FIG. 2C shows selection of a second set of projection data ranges for feature map reconstruction, according to one implementation;

FIG. 3 shows an example of a flow diagram of a method of 4D motion estimation using 3D non-rigid image registration, according to one implementation;

FIG. 4 shows an example of a flow diagram of a method of 4D motion estimation using a 3D deep convolutional neural network and a method for training the 3D deep convolutional neural network, according to one implementation;

FIG. 5 shows an example of a flow diagram of a method of 4D motion estimation using a 4D deep convolutional neural network and a method for training the 4D deep convolutional neural network, according to one implementation;

FIG. 6A shows an example of a DL network that is a feedforward artificial neural network (ANN), according to one implementation;

FIG. 6B shows an example of a DL network that is a convolutional neural network (CNN), according to one implementation;

FIG. 6C shows an example of implementing a convolution layer for one neuronal node of the convolution layer, according to one implementation;

FIG. 6D shows an example of a implementing a three-channel volumetric convolution layer for volumetric image data, according to one implementation; and

FIG. 7 shows a schematic of an implementation of a computed tomography (CT) scanner, according to one implementation.

DETAILED DESCRIPTION

To address the above-identified challenges of known reconstruction methods for medical images, the methods described herein have been developed in order to estimate motion and perform reconstruction to generate motion-artifact-free images, and further improve image quality of medical images, such as lung and cardiac computed tomography (CT) images. Further, the examples provided herein of applying these methods are non-limiting, and the methods described herein can be applied to other medical imaging modalities, such as, MRI, PET/SPECT, etc., by adapting the framework described herein.

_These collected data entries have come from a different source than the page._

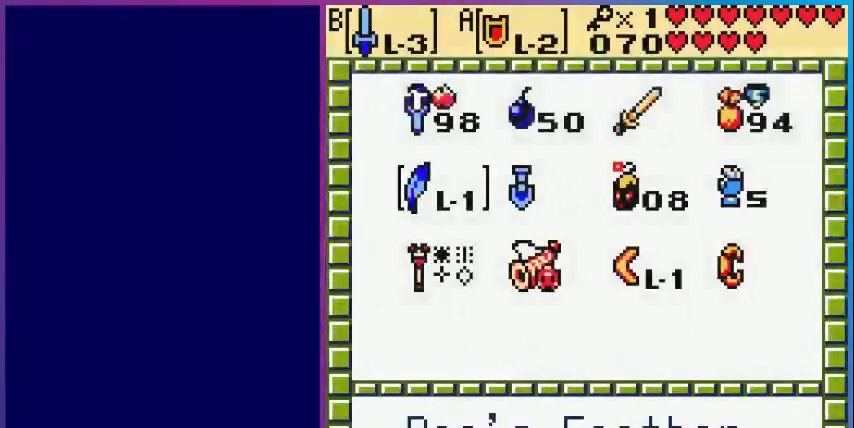
{"buttons": [], "events": [[240, "A", "down"], [320, "START", "down"], [360, "A", "up"], [480, "START", "up"]]}
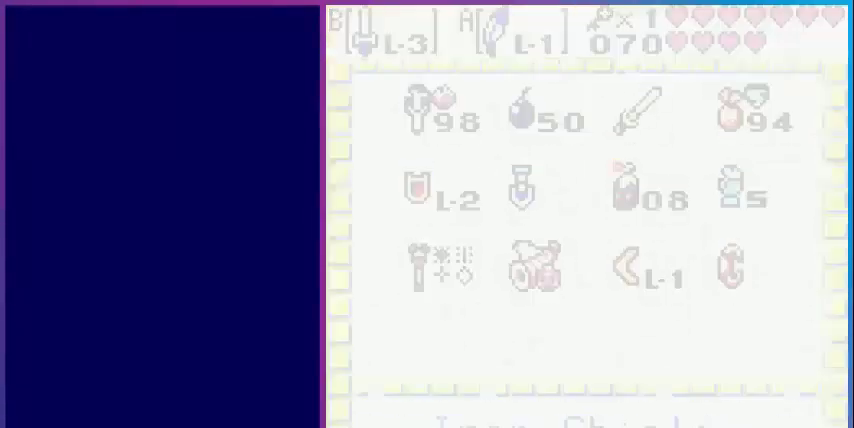
{"buttons": ["DPAD_RIGHT"], "events": [[120, "DPAD_RIGHT", "down"]]}
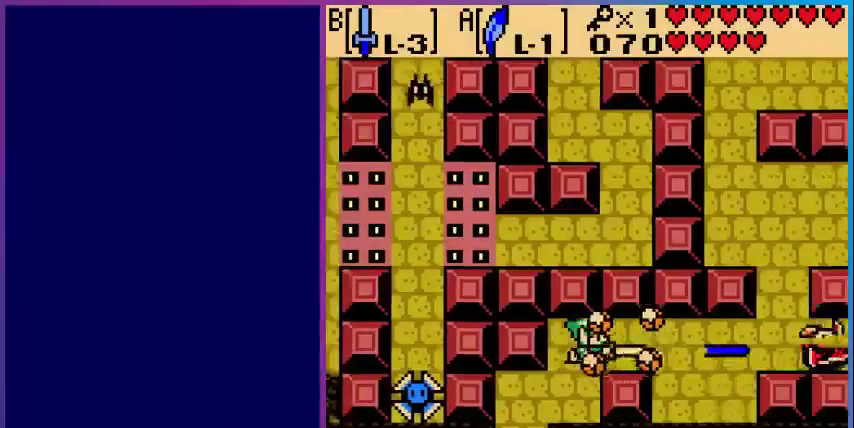
{"buttons": ["DPAD_RIGHT"], "events": []}
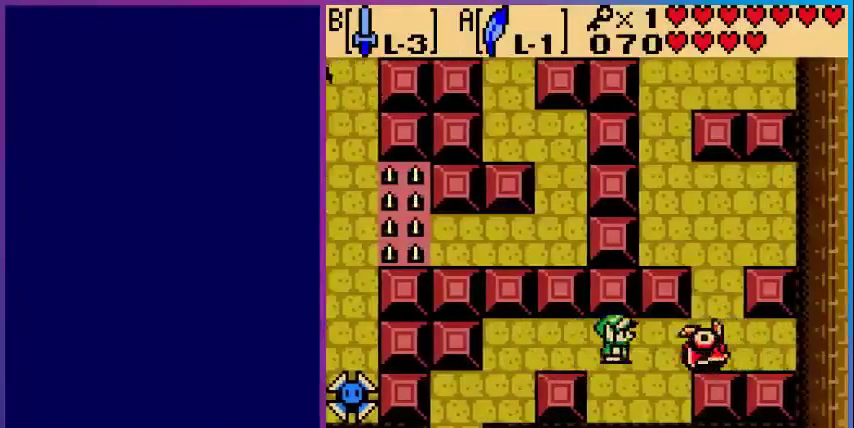
{"buttons": ["DPAD_UP"], "events": [[80, "A", "down"], [440, "A", "up"], [480, "DPAD_UP", "down"], [520, "DPAD_RIGHT", "up"]]}
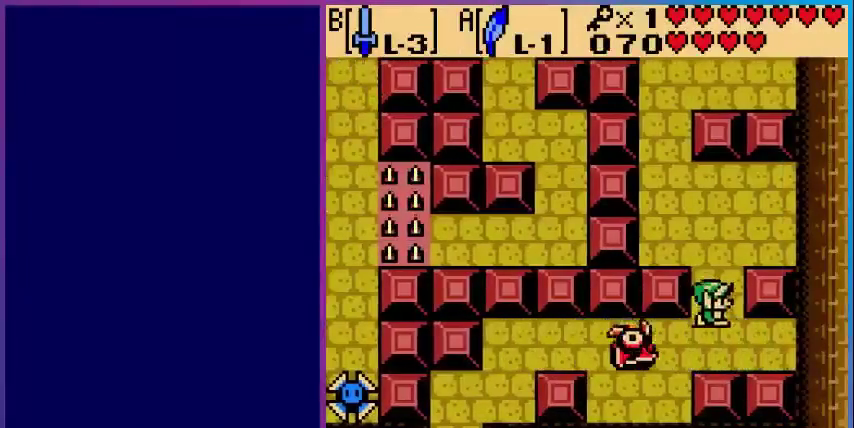
{"buttons": ["DPAD_UP", "DPAD_LEFT"], "events": [[440, "DPAD_LEFT", "down"]]}
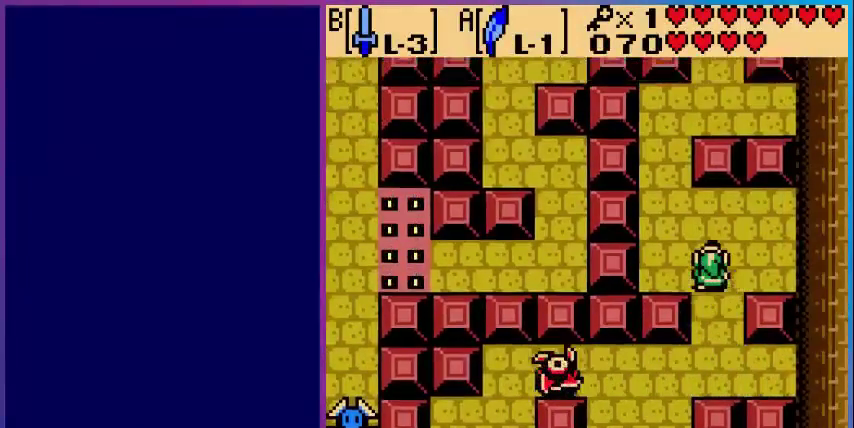
{"buttons": ["DPAD_UP"], "events": [[400, "DPAD_LEFT", "up"]]}
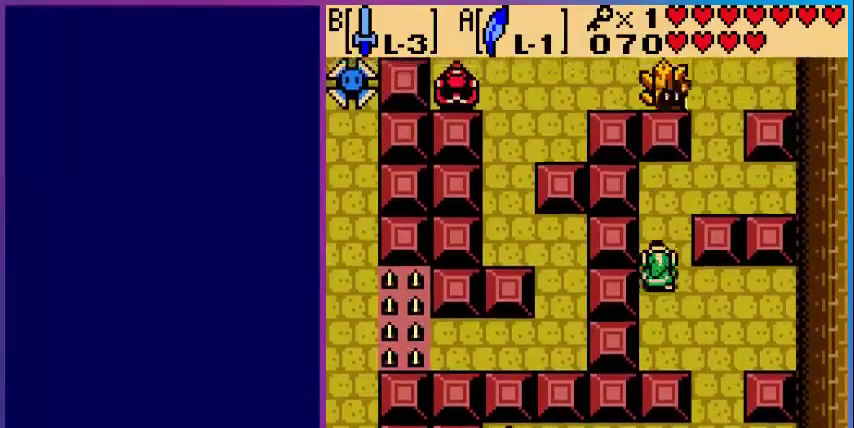
{"buttons": ["DPAD_UP", "DPAD_RIGHT"], "events": [[280, "DPAD_RIGHT", "down"]]}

Accordingly, the discussion herein discloses and describes merely exemplary implementations of the present disclosure. As will be understood by those skilled in the art, the present disclosure may be embodied in other specific forms without departing from the spirit or essential characteristics thereof. Accordingly, the present disclosure is intended to be illustrative, but not limiting of the scope of the invention, as well as other claims. The disclosure, including any readily discernible variants of the teachings herein, defines, in part, the scope of the foregoing claim terminology such that no inventive subject matter is dedicated to the public.

As discussed above, the CT image quality can be degraded by many factors, such as, respiratory motion and cardiac motion and other non-ideal physical phenomenon. As a result, developing efficient correction methods can be challenging due to existing techniques often being time consuming with a number of computational challenges that require expensive hardware. Particularly, for some challenging scenarios, the resultant image quality is still inferior.

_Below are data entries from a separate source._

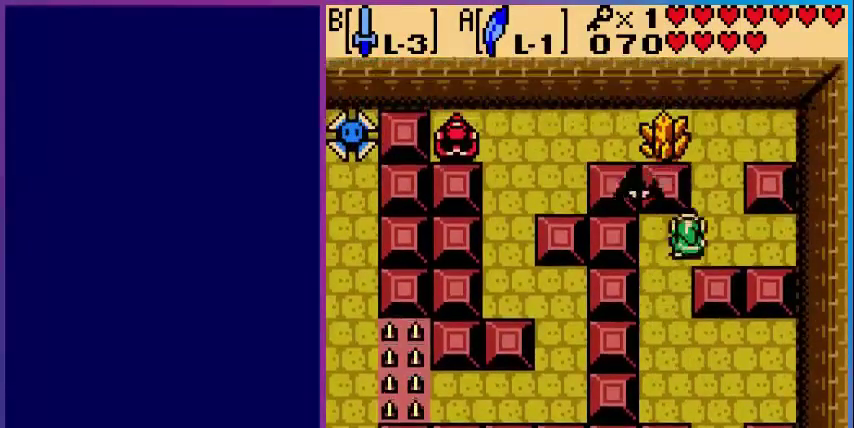
{"buttons": ["DPAD_UP"], "events": [[40, "B", "down"], [120, "DPAD_RIGHT", "up"], [200, "B", "up"], [440, "DPAD_RIGHT", "down"], [520, "DPAD_RIGHT", "up"]]}
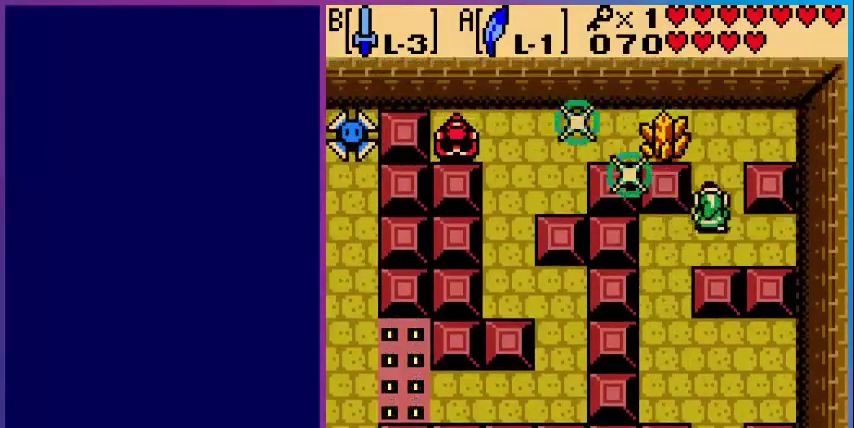
{"buttons": ["DPAD_UP"], "events": [[160, "B", "down"], [320, "B", "up"]]}
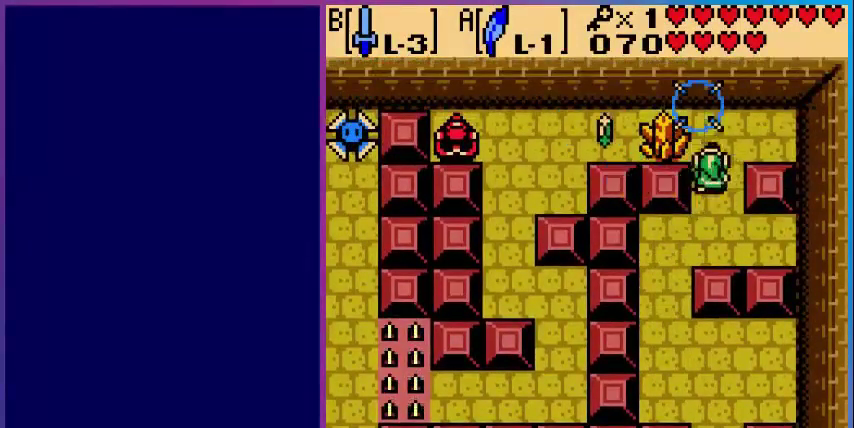
{"buttons": ["DPAD_LEFT"], "events": [[160, "DPAD_LEFT", "down"], [160, "DPAD_UP", "up"], [280, "B", "down"], [400, "B", "up"]]}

To address the above-identified challenges of known methods, the methods described herein, use feature map-based motion estimation and motion-compensated reconstruction. A feature map can present edge and high-frequency information of the scanned object instead of a conventional CT image. For example, in certain implementations, in the methods described herein, filters are utilized to obtain a feature map of the scanned image. The feature map is further utilized for generation of a motion field, which is eventually utilized for compensation of the motion in reconstruction and generation of motion artifact-free images. In particular, various implementations of the methods described herein provide several advantages over previous methods of image reconstruction.

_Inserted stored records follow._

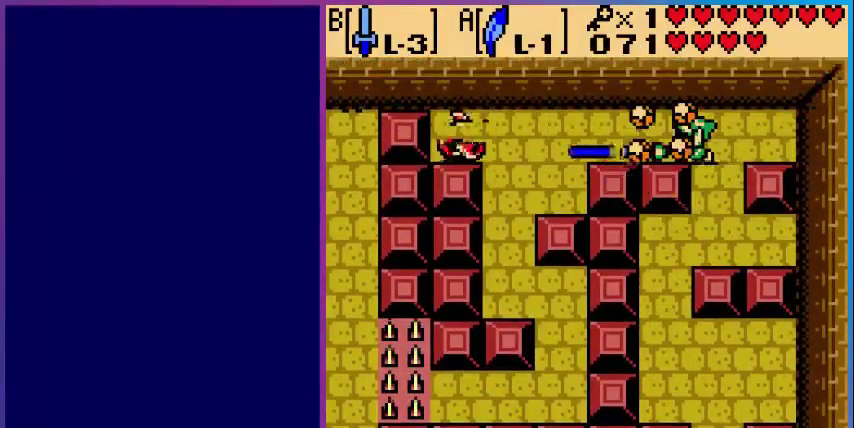
{"buttons": ["DPAD_LEFT"], "events": []}
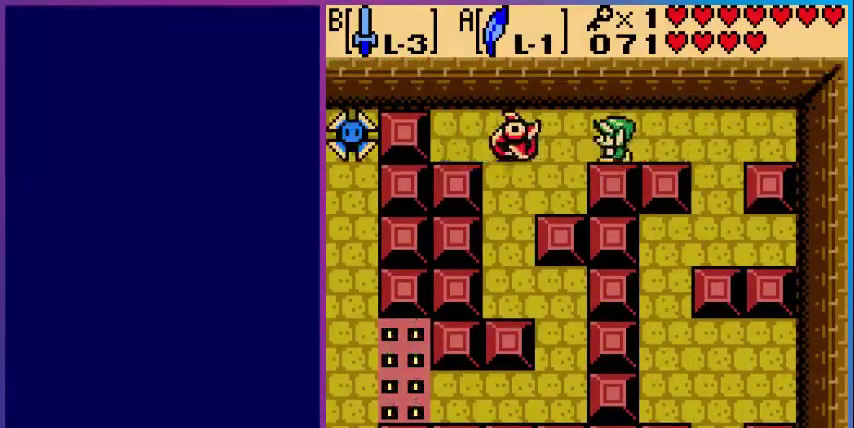
{"buttons": ["DPAD_DOWN"], "events": [[120, "A", "down"], [400, "DPAD_DOWN", "down"], [480, "A", "up"], [480, "DPAD_LEFT", "up"]]}
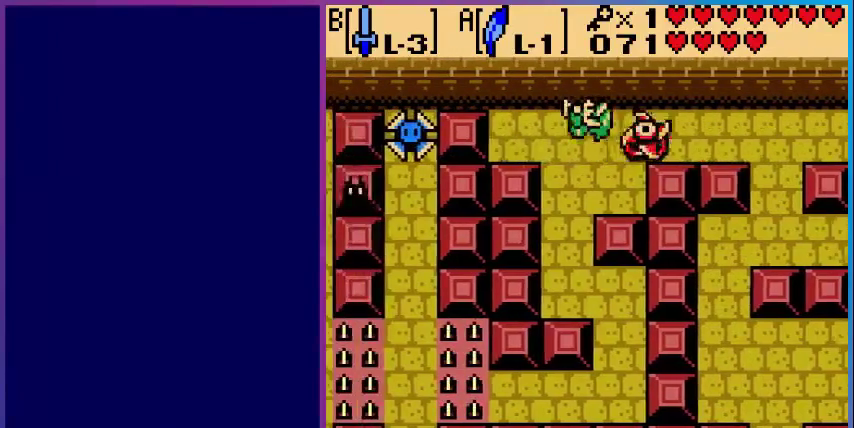
{"buttons": ["DPAD_DOWN", "DPAD_RIGHT"], "events": [[480, "DPAD_RIGHT", "down"]]}
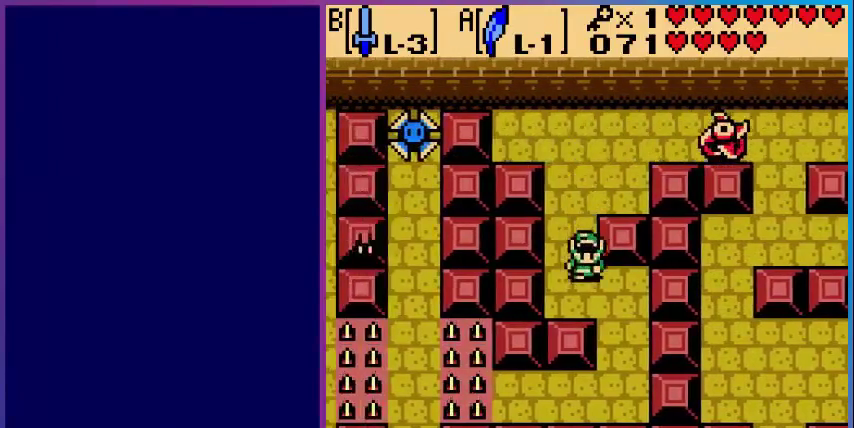
{"buttons": ["DPAD_DOWN"], "events": [[200, "DPAD_RIGHT", "up"]]}
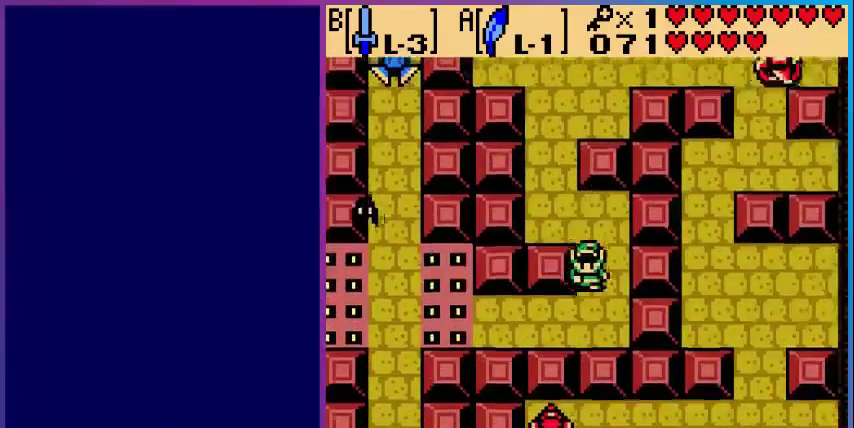
{"buttons": ["DPAD_LEFT"], "events": [[160, "DPAD_LEFT", "down"], [240, "DPAD_DOWN", "up"]]}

In certain implementations of the methods described herein, the generation of the motion field is achieved through image registration. First, image registration is performed utilizing the feature map, and then the motion field is generated using the results of the image registration. Image registration, also known as image fusion or image matching, is the process of aligning two or more images based on image appearance. Medical image registration seeks to find an optimal spatial transformation that best aligns the underlying anatomical structures in the images. Medical image registration is used in many clinical applications such as image guidance, motion tracking, segmentation, dose accumulation, image reconstruction, etc.

In certain implementations of the methods described herein, the generation of a motion field is achieved through deep learning (DL) networks. In certain implementations, offline training of a DL network is performed, and the trained network is then embedded in the reconstruction step. In general, DL networks have been adapted to image processing for improving image spatial resolution and reducing noise. As compared to traditional methods, deep learning does not require accurate modelling, relying instead on learning from training data sets. Therefore, the methods described herein can achieve better image quality in terms of motion artifact-free images than previous methods.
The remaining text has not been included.